WHAT NEEDS TO BE DONE> Format every line of the listing below as a Markdown table with the columns Row and Line, giving each line its row number and skipping blank lines. Leave the pictures out of the table.

[MATERIAL FOR THIS TASK start]

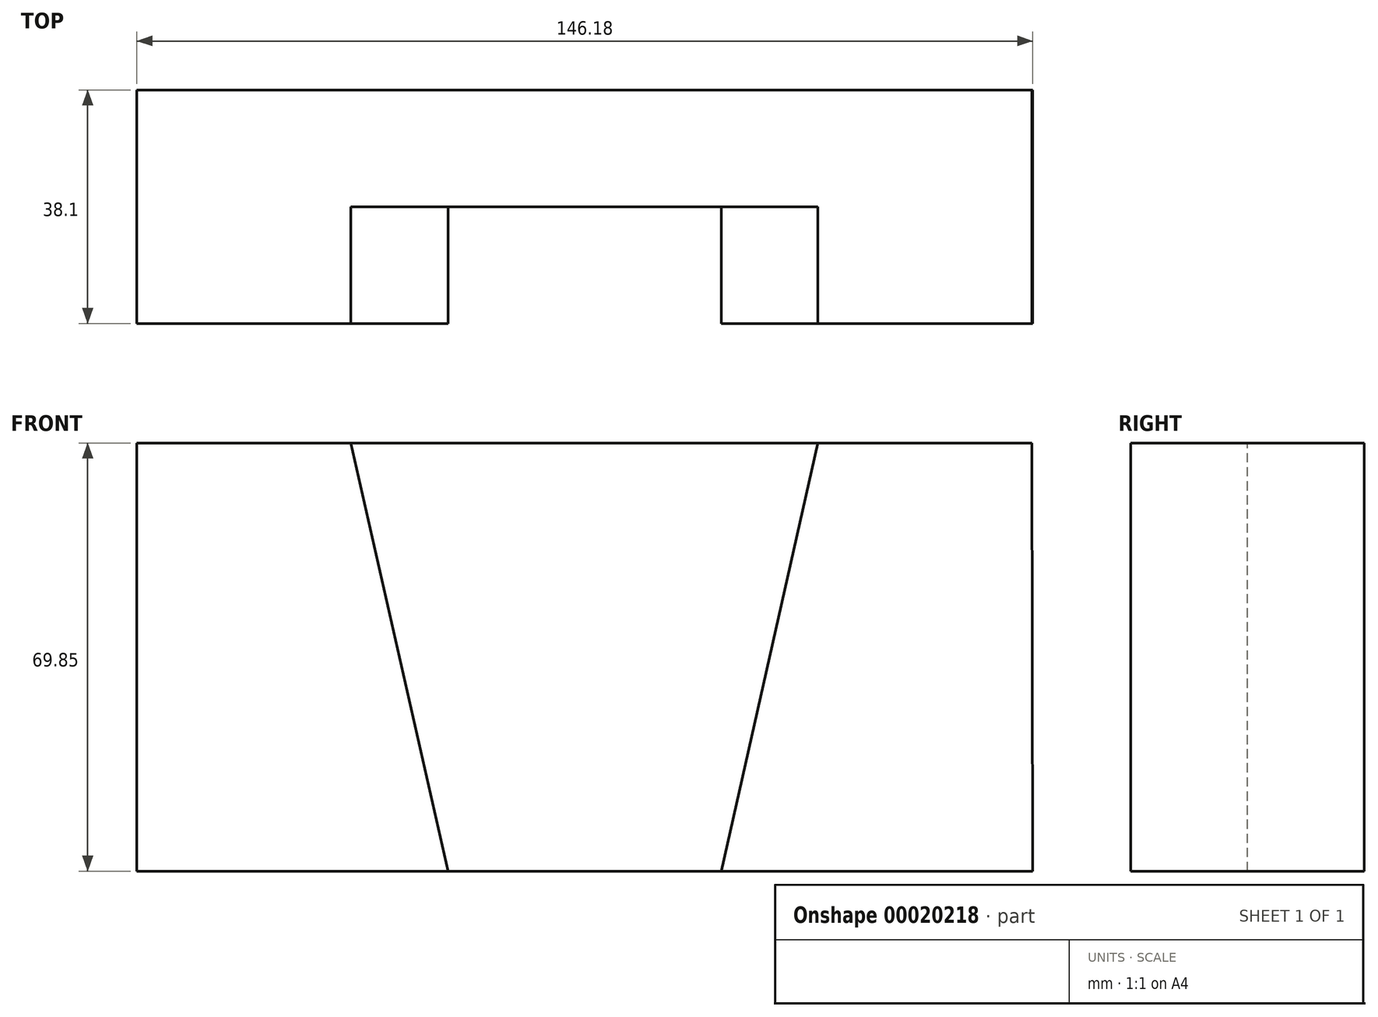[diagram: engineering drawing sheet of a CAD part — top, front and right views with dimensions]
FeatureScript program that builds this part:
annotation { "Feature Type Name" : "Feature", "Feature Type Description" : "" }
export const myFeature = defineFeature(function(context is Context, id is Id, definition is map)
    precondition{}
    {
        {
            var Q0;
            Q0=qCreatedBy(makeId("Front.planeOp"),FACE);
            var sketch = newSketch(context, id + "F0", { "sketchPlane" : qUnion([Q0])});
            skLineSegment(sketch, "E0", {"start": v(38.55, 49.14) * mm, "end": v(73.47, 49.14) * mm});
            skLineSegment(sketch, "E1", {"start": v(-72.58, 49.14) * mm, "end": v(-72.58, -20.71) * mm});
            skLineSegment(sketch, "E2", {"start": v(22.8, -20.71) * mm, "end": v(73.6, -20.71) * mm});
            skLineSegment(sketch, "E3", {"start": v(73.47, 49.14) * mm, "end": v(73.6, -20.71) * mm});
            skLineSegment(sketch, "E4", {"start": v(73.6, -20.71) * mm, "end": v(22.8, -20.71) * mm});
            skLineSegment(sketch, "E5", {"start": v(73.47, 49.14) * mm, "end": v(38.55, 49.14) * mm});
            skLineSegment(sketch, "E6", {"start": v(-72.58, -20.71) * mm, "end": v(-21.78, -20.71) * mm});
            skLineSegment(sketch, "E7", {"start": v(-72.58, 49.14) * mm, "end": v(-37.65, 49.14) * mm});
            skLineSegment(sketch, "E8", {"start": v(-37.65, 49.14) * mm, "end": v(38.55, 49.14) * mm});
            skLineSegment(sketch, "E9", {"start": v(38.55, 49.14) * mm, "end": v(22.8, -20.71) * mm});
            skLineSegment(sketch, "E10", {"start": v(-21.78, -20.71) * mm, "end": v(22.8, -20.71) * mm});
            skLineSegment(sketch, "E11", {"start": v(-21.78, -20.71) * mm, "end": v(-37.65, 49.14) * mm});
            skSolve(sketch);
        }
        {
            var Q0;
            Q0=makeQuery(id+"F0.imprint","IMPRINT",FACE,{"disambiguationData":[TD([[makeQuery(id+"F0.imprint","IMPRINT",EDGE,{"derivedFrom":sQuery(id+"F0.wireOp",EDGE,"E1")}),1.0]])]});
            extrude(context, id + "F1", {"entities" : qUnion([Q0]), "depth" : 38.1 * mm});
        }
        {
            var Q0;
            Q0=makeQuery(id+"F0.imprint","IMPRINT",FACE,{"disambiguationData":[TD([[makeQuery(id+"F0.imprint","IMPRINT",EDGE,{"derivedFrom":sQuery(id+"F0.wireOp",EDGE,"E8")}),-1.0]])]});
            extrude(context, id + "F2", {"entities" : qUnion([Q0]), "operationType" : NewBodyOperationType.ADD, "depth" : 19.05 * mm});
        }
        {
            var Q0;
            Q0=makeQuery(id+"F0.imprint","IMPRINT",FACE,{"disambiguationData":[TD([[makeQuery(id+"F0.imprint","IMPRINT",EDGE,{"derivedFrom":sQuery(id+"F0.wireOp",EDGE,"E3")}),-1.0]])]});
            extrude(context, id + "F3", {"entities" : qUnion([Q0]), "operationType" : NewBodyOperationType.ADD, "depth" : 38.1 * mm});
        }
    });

[MATERIAL FOR THIS TASK end]

EXERCISE SOLUTION>
| Row | Line |
|---|---|
| 1 | [diagram: engineering drawing sheet of a CAD part — top, front and right views with dimensions] |
| 2 | FeatureScript program that builds this part: |
| 3 | annotation { "Feature Type Name" : "Feature", "Feature Type Description" : "" } |
| 4 | export const myFeature = defineFeature(function(context is Context, id is Id, definition is map) |
| 5 |     precondition{} |
| 6 |     { |
| 7 |         { |
| 8 |             var Q0; |
| 9 |             Q0=qCreatedBy(makeId("Front.planeOp"),FACE); |
| 10 |             var sketch = newSketch(context, id + "F0", { "sketchPlane" : qUnion([Q0])}); |
| 11 |             skLineSegment(sketch, "E0", {"start": v(38.55, 49.14) * mm, "end": v(73.47, 49.14) * mm}); |
| 12 |             skLineSegment(sketch, "E1", {"start": v(-72.58, 49.14) * mm, "end": v(-72.58, -20.71) * mm}); |
| 13 |             skLineSegment(sketch, "E2", {"start": v(22.8, -20.71) * mm, "end": v(73.6, -20.71) * mm}); |
| 14 |             skLineSegment(sketch, "E3", {"start": v(73.47, 49.14) * mm, "end": v(73.6, -20.71) * mm}); |
| 15 |             skLineSegment(sketch, "E4", {"start": v(73.6, -20.71) * mm, "end": v(22.8, -20.71) * mm}); |
| 16 |             skLineSegment(sketch, "E5", {"start": v(73.47, 49.14) * mm, "end": v(38.55, 49.14) * mm}); |
| 17 |             skLineSegment(sketch, "E6", {"start": v(-72.58, -20.71) * mm, "end": v(-21.78, -20.71) * mm}); |
| 18 |             skLineSegment(sketch, "E7", {"start": v(-72.58, 49.14) * mm, "end": v(-37.65, 49.14) * mm}); |
| 19 |             skLineSegment(sketch, "E8", {"start": v(-37.65, 49.14) * mm, "end": v(38.55, 49.14) * mm}); |
| 20 |             skLineSegment(sketch, "E9", {"start": v(38.55, 49.14) * mm, "end": v(22.8, -20.71) * mm}); |
| 21 |             skLineSegment(sketch, "E10", {"start": v(-21.78, -20.71) * mm, "end": v(22.8, -20.71) * mm}); |
| 22 |             skLineSegment(sketch, "E11", {"start": v(-21.78, -20.71) * mm, "end": v(-37.65, 49.14) * mm}); |
| 23 |             skSolve(sketch); |
| 24 |         } |
| 25 |         { |
| 26 |             var Q0; |
| 27 |             Q0=makeQuery(id+"F0.imprint","IMPRINT",FACE,{"disambiguationData":[TD([[makeQuery(id+"F0.imprint","IMPRINT",EDGE,{"derivedFrom":sQuery(id+"F0.wireOp",EDGE,"E1")}),1.0]])]}); |
| 28 |             extrude(context, id + "F1", {"entities" : qUnion([Q0]), "depth" : 38.1 * mm}); |
| 29 |         } |
| 30 |         { |
| 31 |             var Q0; |
| 32 |             Q0=makeQuery(id+"F0.imprint","IMPRINT",FACE,{"disambiguationData":[TD([[makeQuery(id+"F0.imprint","IMPRINT",EDGE,{"derivedFrom":sQuery(id+"F0.wireOp",EDGE,"E8")}),-1.0]])]}); |
| 33 |             extrude(context, id + "F2", {"entities" : qUnion([Q0]), "operationType" : NewBodyOperationType.ADD, "depth" : 19.05 * mm}); |
| 34 |         } |
| 35 |         { |
| 36 |             var Q0; |
| 37 |             Q0=makeQuery(id+"F0.imprint","IMPRINT",FACE,{"disambiguationData":[TD([[makeQuery(id+"F0.imprint","IMPRINT",EDGE,{"derivedFrom":sQuery(id+"F0.wireOp",EDGE,"E3")}),-1.0]])]}); |
| 38 |             extrude(context, id + "F3", {"entities" : qUnion([Q0]), "operationType" : NewBodyOperationType.ADD, "depth" : 38.1 * mm}); |
| 39 |         } |
| 40 |     }); |